--- DATA PROVIDED ---
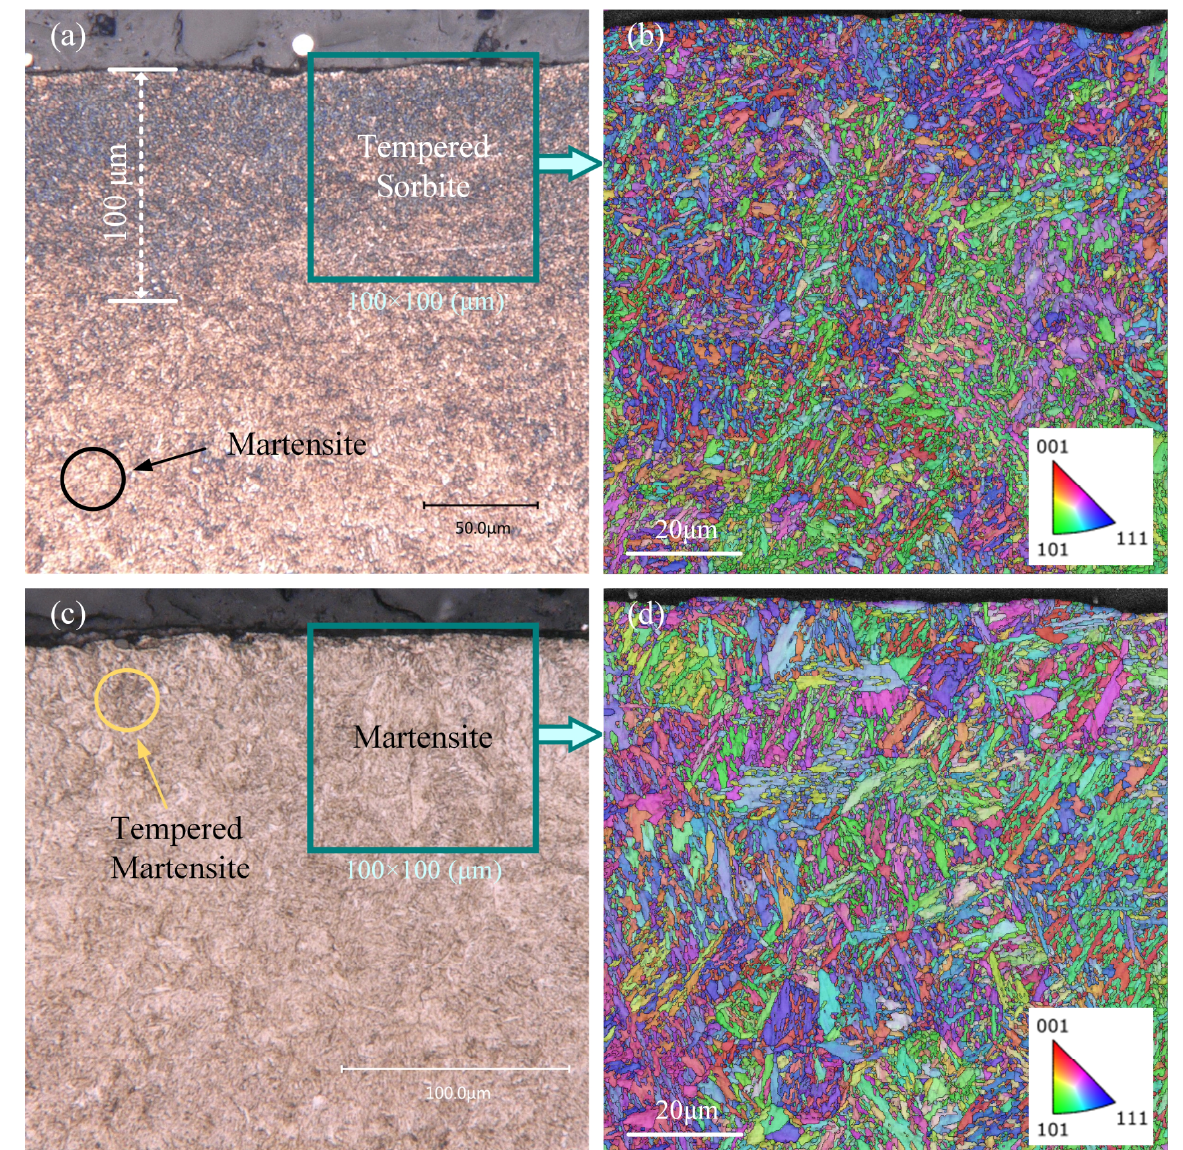
Figure 6. Metallographic and microstructure of the gear after grinding: ( a ) surface metallography of gears at a wheel speed of 15 m/s and a grinding depth of 25 µ m; ( b ) EBSD results of the surface microstructure of gears at a wheel speed of 15 m/s and a grinding depth of 25 µ m; ( c ) surface metallography of gears at a wheel speed of 30 m/s and a grinding depth of 5 µ m; ( d ) EBSD results of the surface microstructure of gears at a wheel speed of 30 m/s and a grinding depth of 5 µ m. To further elucidate the microstructure evolution caused by tempered grinding burns, the intergranular boundary angles were calculated from the grain orientation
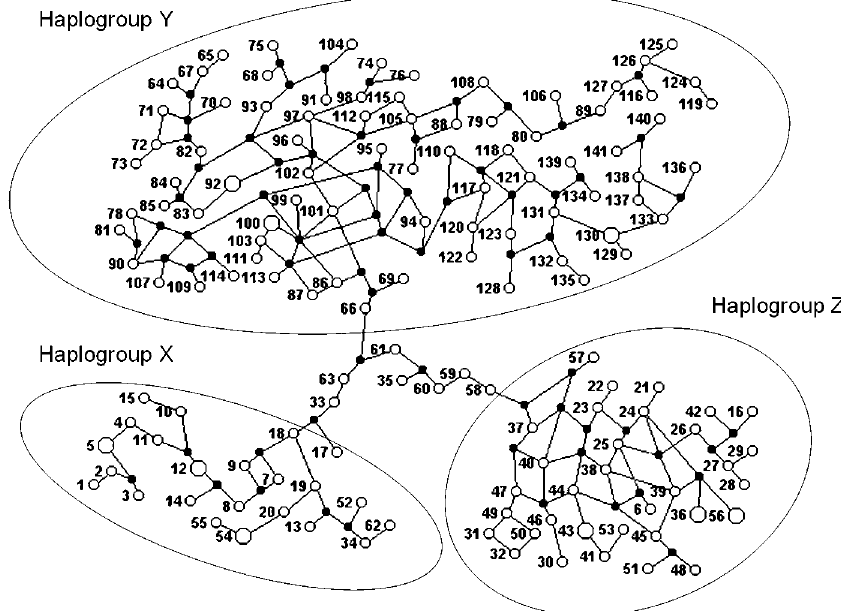
Figure 4. Median Joining Network of the Haplotypes Identified by the PHASE Software DOI: 10.1371/journal.ppat.0020024.g004 Nuclear genetic typing. Amplification of five previously described microsatellite loci , denominated SCLE10, SCLE11, MCLE01, MCLF10, and MCLG10, was performed as previously described [30]. After the PCR, the amplified microsatellites were loaded on a 6% denaturing polyacrylamide gel and analyzed on an ALF sequencer (GE Healthcare, Milwaukee, Wisconsin, United States) using the Allelinks software (GE Healthcare). To determine the allele size the samples were directly compared with the band sizes from an allelic ladder prepared by amplification of an artificial mixture of DNA from 60 T. cruzi strains.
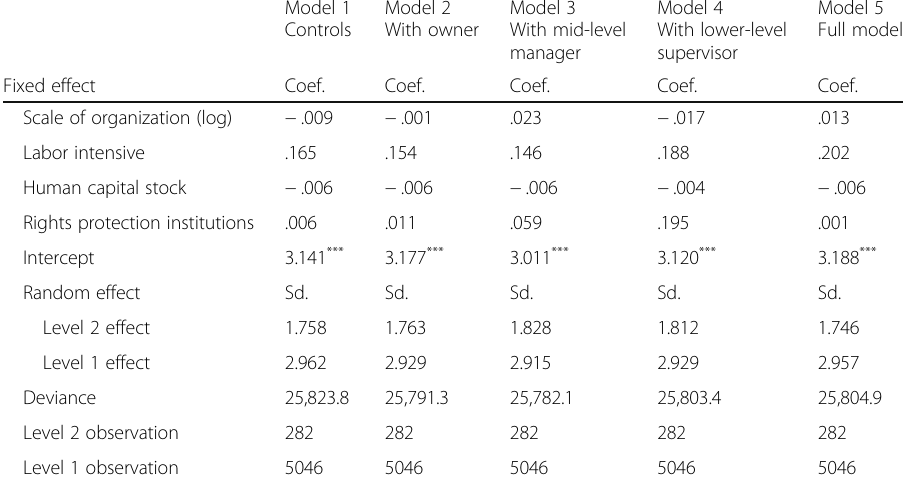
Table 4 Native-place ties and organizational commitment: a direct effect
---
#### [WORK ITEM]
Write every line above out again exactly; pictures do not belong in the copy.

#### [OUTPUT FOR THIS TASK]
Figure 6. Metallographic and microstructure of the gear after grinding: ( a ) surface metallography of gears at a wheel speed of 15 m/s and a grinding depth of 25 µ m; ( b ) EBSD results of the surface microstructure of gears at a wheel speed of 15 m/s and a grinding depth of 25 µ m; ( c ) surface metallography of gears at a wheel speed of 30 m/s and a grinding depth of 5 µ m; ( d ) EBSD results of the surface microstructure of gears at a wheel speed of 30 m/s and a grinding depth of 5 µ m. To further elucidate the microstructure evolution caused by tempered grinding burns, the intergranular boundary angles were calculated from the grain orientation
Figure 4. Median Joining Network of the Haplotypes Identified by the PHASE Software DOI: 10.1371/journal.ppat.0020024.g004 Nuclear genetic typing. Amplification of five previously described microsatellite loci , denominated SCLE10, SCLE11, MCLE01, MCLF10, and MCLG10, was performed as previously described [30]. After the PCR, the amplified microsatellites were loaded on a 6% denaturing polyacrylamide gel and analyzed on an ALF sequencer (GE Healthcare, Milwaukee, Wisconsin, United States) using the Allelinks software (GE Healthcare). To determine the allele size the samples were directly compared with the band sizes from an allelic ladder prepared by amplification of an artificial mixture of DNA from 60 T. cruzi strains.
Table 4 Native-place ties and organizational commitment: a direct effect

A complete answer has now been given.